文書抜粋

****************

本発明は、放射能に汚染された物質の除染に用いた溶離液の再生技術に関する。
原子力発電所において、放射性物質が建屋外に飛散するようなシビアアクシデントが発生すると、環境が広域に渡り放射能汚染されることが想定される。こうした放射能汚染の影響は、土壌、下水処理場で発生する汚泥、この汚泥を焼却処理した汚泥灰、及び各地の一般廃棄物焼却場で発生する焼却灰や飛灰等の処理工程にまでおよぶ。
このような、放射性物質が環境中に広く飛散する事態の発生に備え、放射能に汚染された物質の除染方法の開発が望まれている。
原子力発電所のシビアアクシデントに由来する放射能汚染物に含まれる放射性核種の大部分は、134Csや137Csである。このうち特に137Csは半減期が30.2年であって、比較的高強度の放射線を長期間にわたり環境に放出することが懸念される。

****************

作業指示 A
下記のリストについて、「What Y value」を含む行からリストの末尾までの範囲（両端を含む）を一字一句変えずに出力せよ。画像は出力から除くこと。

確認用データ
****************

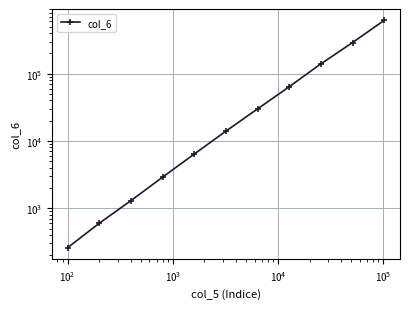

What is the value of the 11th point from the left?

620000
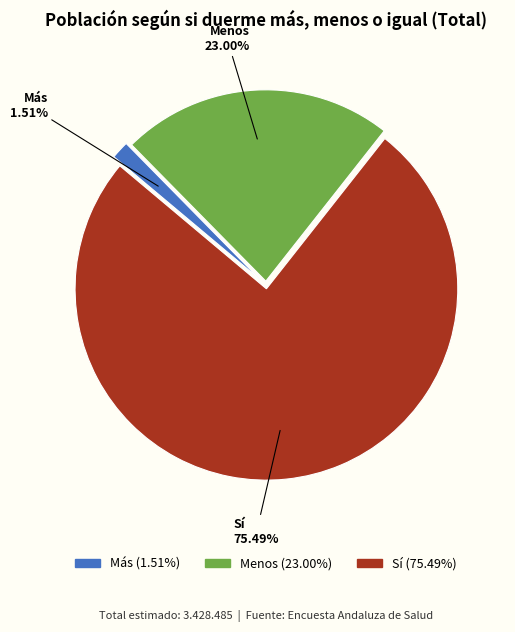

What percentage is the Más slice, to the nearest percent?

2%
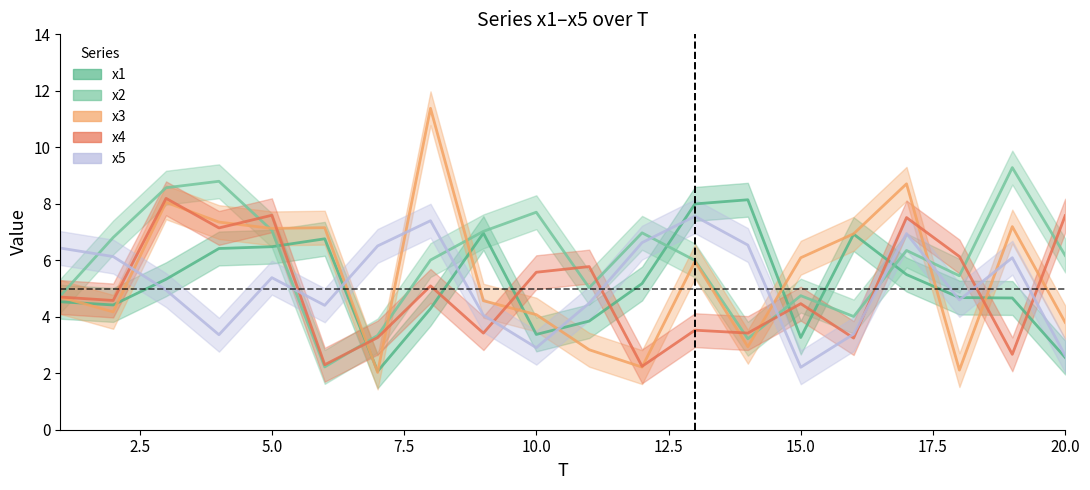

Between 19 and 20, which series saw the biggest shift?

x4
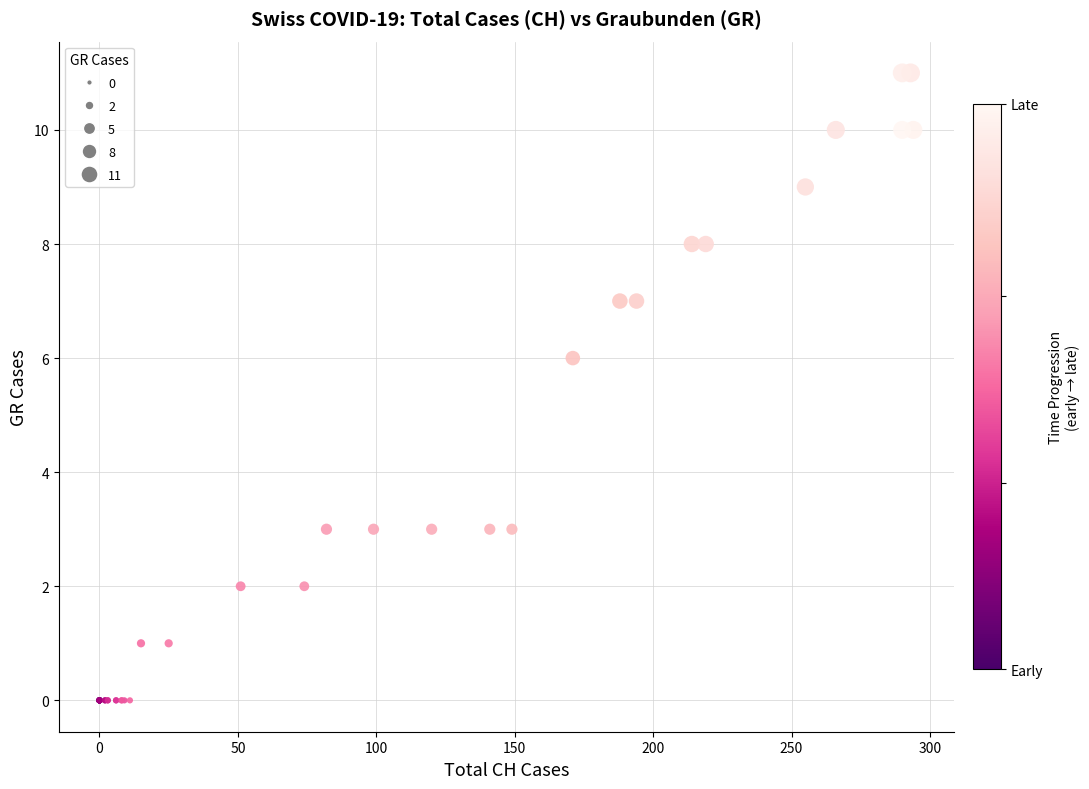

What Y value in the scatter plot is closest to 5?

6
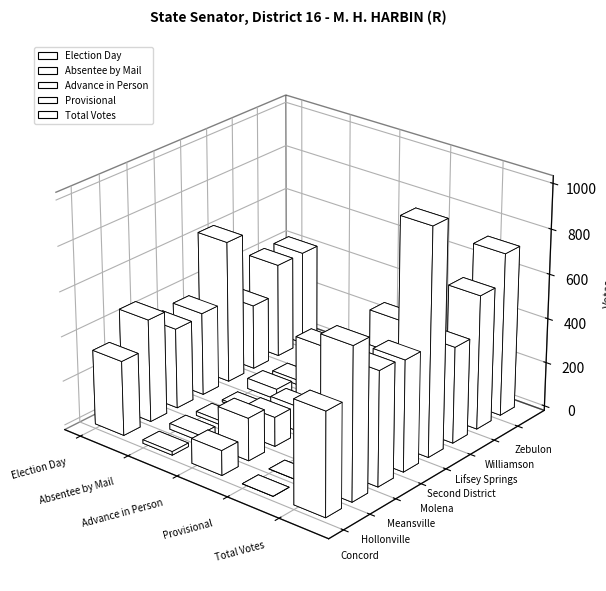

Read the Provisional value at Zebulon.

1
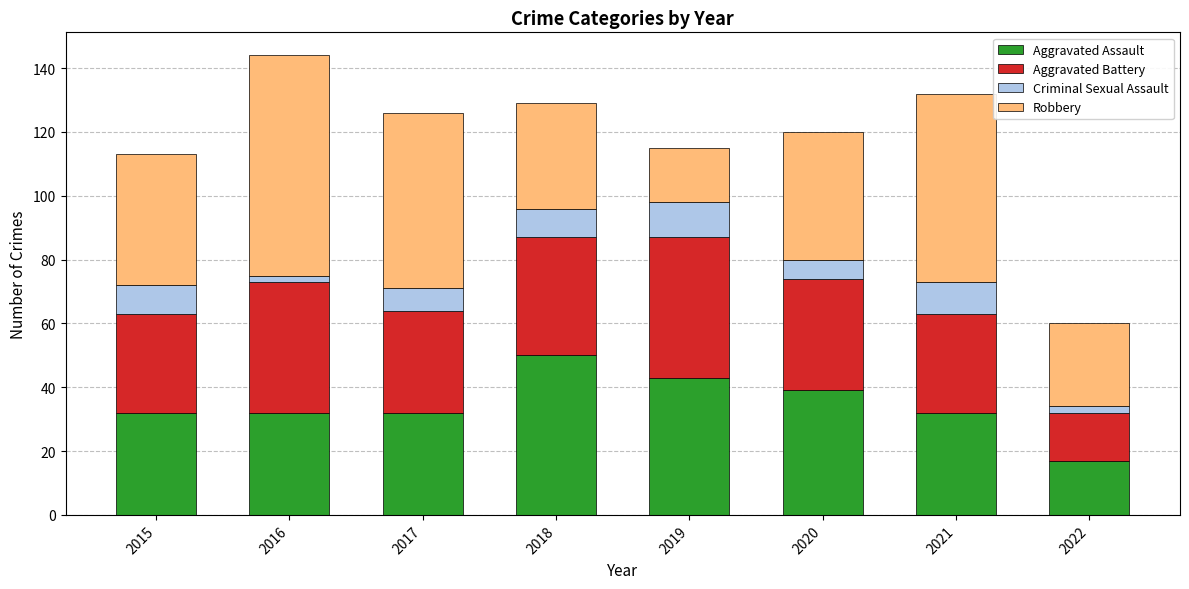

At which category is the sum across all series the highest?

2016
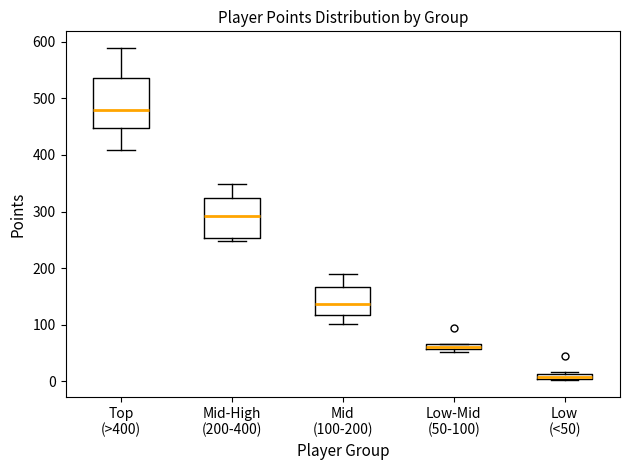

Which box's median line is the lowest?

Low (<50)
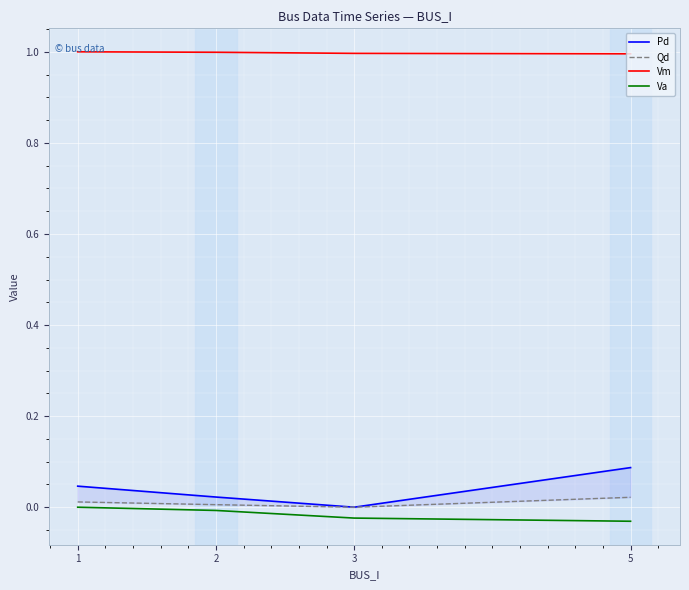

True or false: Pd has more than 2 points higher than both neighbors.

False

****************

作業指示 B
文書抜粋の「本発明は、放射能に汚染された物質の除染に用いた溶離液の再生技術に関する。」から「染方法の開発が望まれている。」までを、「シビアアクシデント」を「過酷事故」に置き換えた形で再掲せよ。

出力結果 A
What Y value in the scatter plot is closest to 5?

6

Read the Provisional value at Zebulon.

1

At which category is the sum across all series the highest?

2016

Which box's median line is the lowest?

Low (<50)

True or false: Pd has more than 2 points higher than both neighbors.

False

出力結果 B
本発明は、放射能に汚染された物質の除染に用いた溶離液の再生技術に関する。
原子力発電所において、放射性物質が建屋外に飛散するような過酷事故が発生すると、環境が広域に渡り放射能汚染されることが想定される。こうした放射能汚染の影響は、土壌、下水処理場で発生する汚泥、この汚泥を焼却処理した汚泥灰、及び各地の一般廃棄物焼却場で発生する焼却灰や飛灰等の処理工程にまでおよぶ。
このような、放射性物質が環境中に広く飛散する事態の発生に備え、放射能に汚染された物質の除染方法の開発が望まれている。